FullCert: Deterministic End-to-End Certification for Training and Inference of Neural Networks

TL;DR

FullCert provides the first deterministic end-to-end certification framework that guarantees robustness against both training-time poisoning attacks and inference-time adversarial examples, combining theoretical bounds with a new open-source tool.

Contribution

It introduces FullCert, a novel certifier that offers sound, deterministic bounds for defending against both training and inference attacks in neural networks.

Findings

Proves robustness bounds for training data perturbations.

Demonstrates feasibility on two datasets.

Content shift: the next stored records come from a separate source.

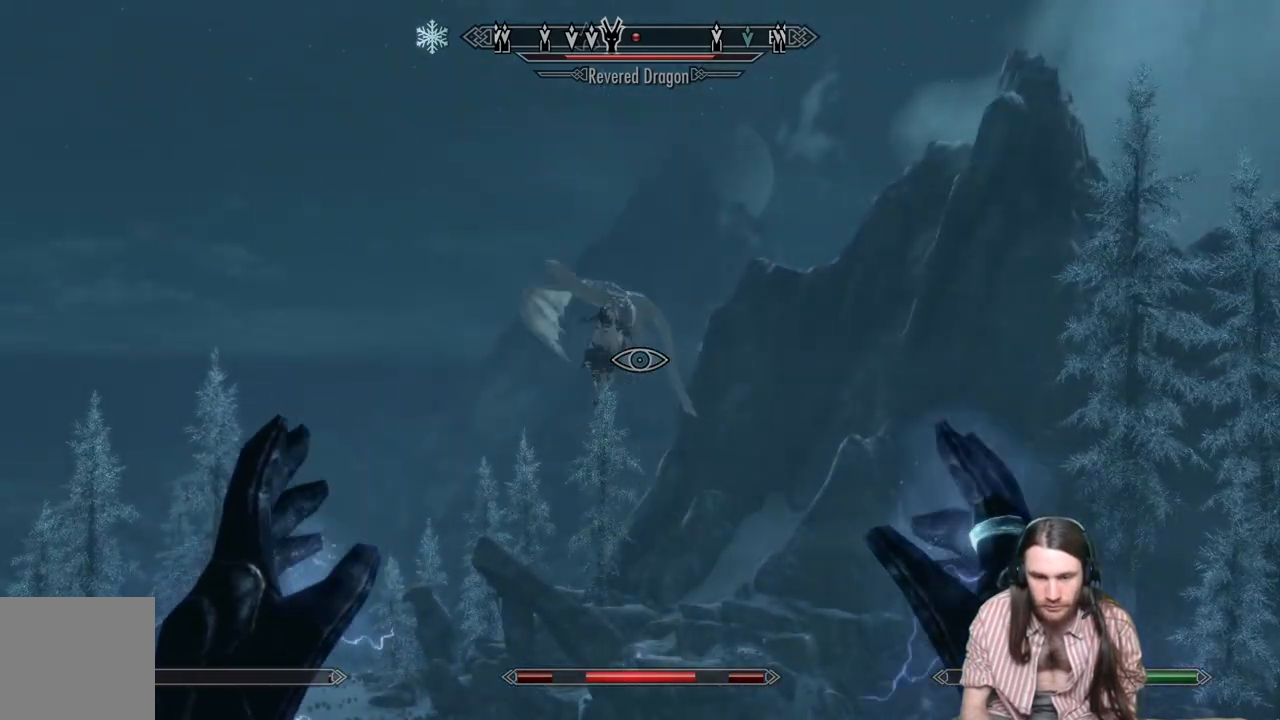
{"buttons": [], "left_stick": "center", "right_stick": "center", "events": [[183, "right_stick", "up-left"], [350, "right_stick", "center"]]}
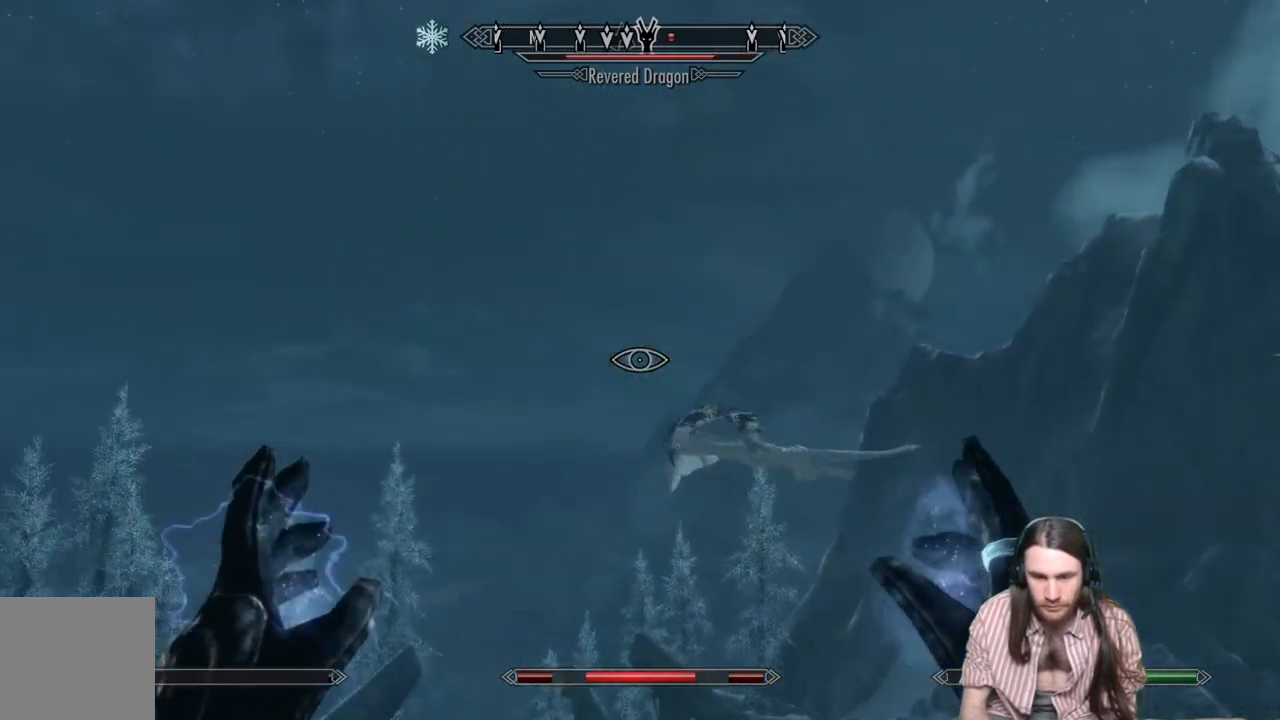
{"buttons": [], "left_stick": "center", "right_stick": "center", "events": []}
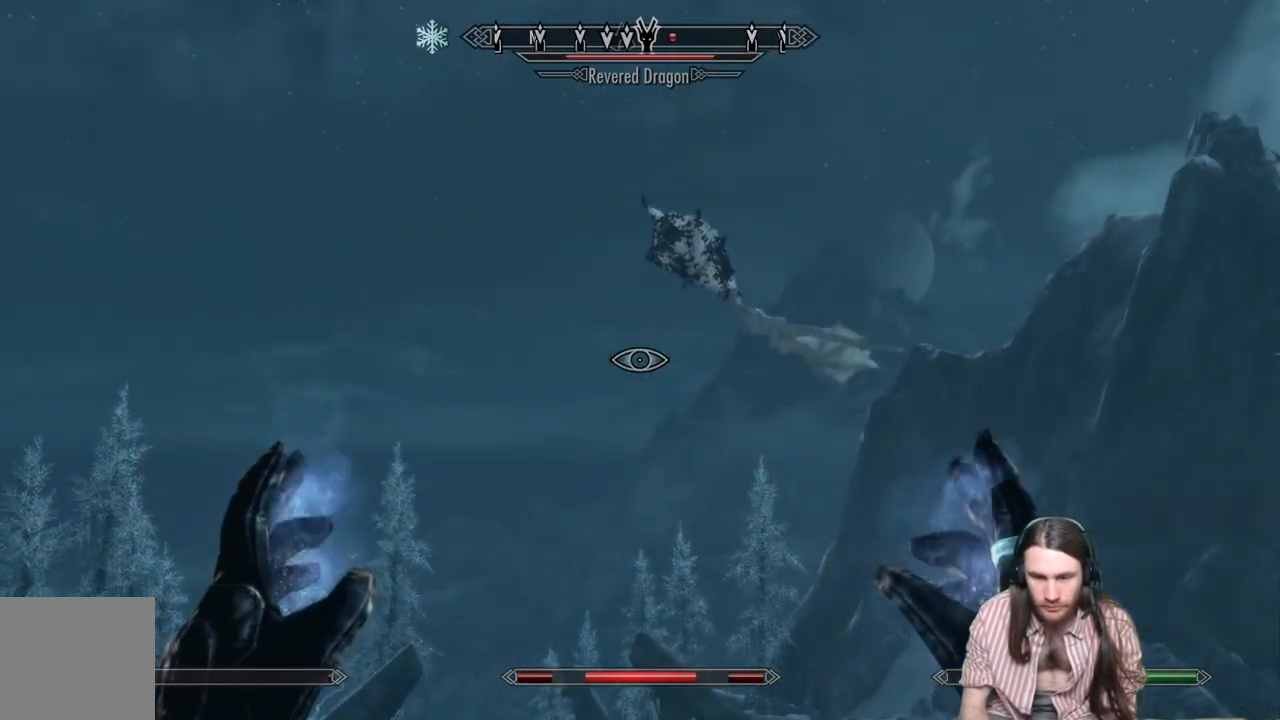
{"buttons": [], "left_stick": "center", "right_stick": "center", "events": []}
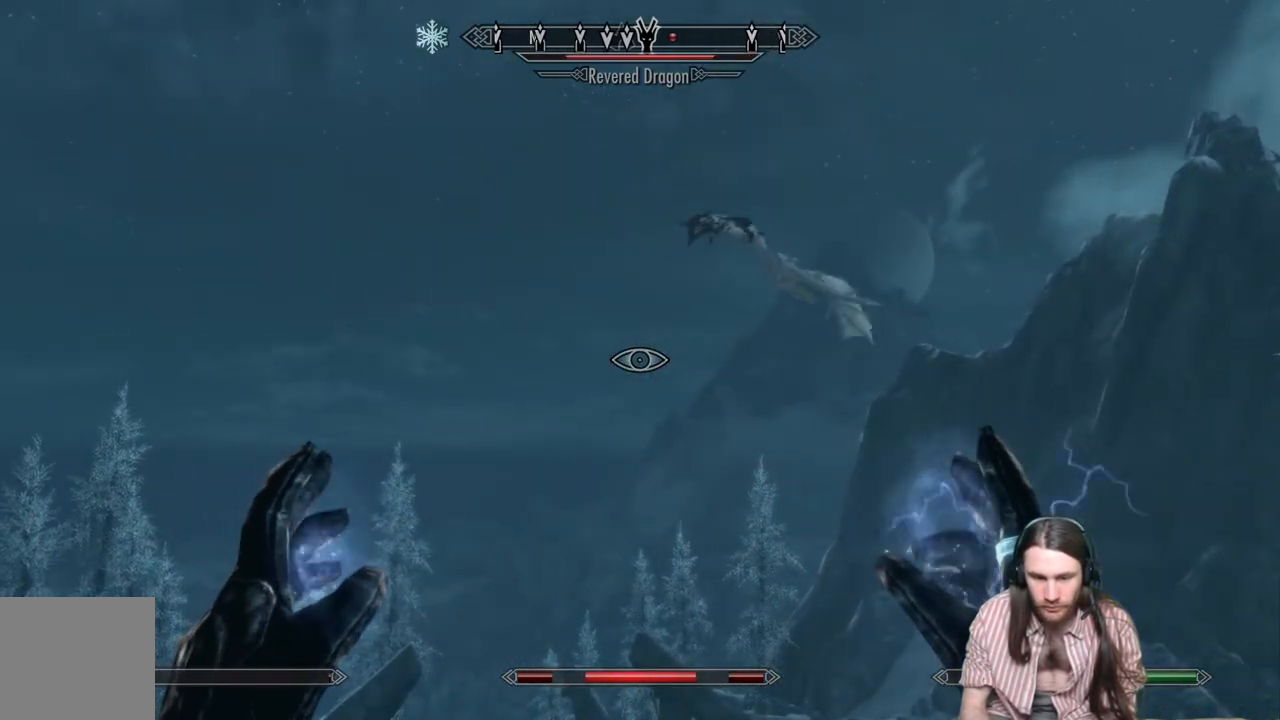
{"buttons": [], "left_stick": "center", "right_stick": "center", "events": [[33, "right_stick", "right"], [183, "right_stick", "center"]]}
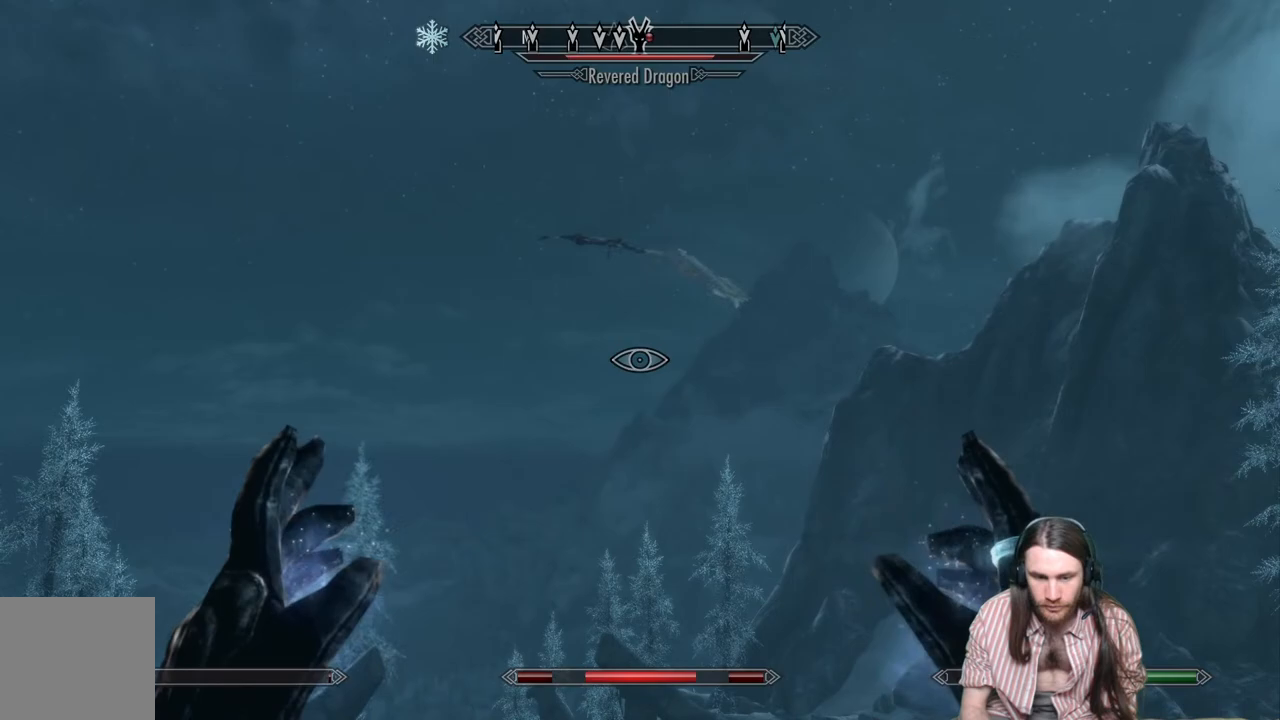
{"buttons": [], "left_stick": "center", "right_stick": "center", "events": [[200, "START", "down"], [317, "START", "up"]]}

Provides an open-source library for bounded dataset training.

Abstract

Modern machine learning models are sensitive to the manipulation of both the training data (poisoning attacks) and inference data (adversarial examples). Recognizing this issue, the community has developed many empirical defenses against both attacks and, more recently, certification methods with provable guarantees against inference-time attacks. However, such guarantees are still largely lacking for training-time attacks. In this work, we present FullCert, the first end-to-end certifier with sound, deterministic bounds, which proves robustness against both training-time and inference-time attacks. We first bound all possible perturbations an adversary can make to the training data under the considered threat model. Using these constraints, we bound the perturbations' influence on the model's parameters. Finally, we bound the impact of these parameter changes on the model's prediction, resulting in joint robustness guarantees against poisoning and adversarial examples. To facilitate this novel certification paradigm, we combine our theoretical work with a new open-source library BoundFlow, which enables model training on bounded datasets. We experimentally demonstrate FullCert's feasibility on two datasets.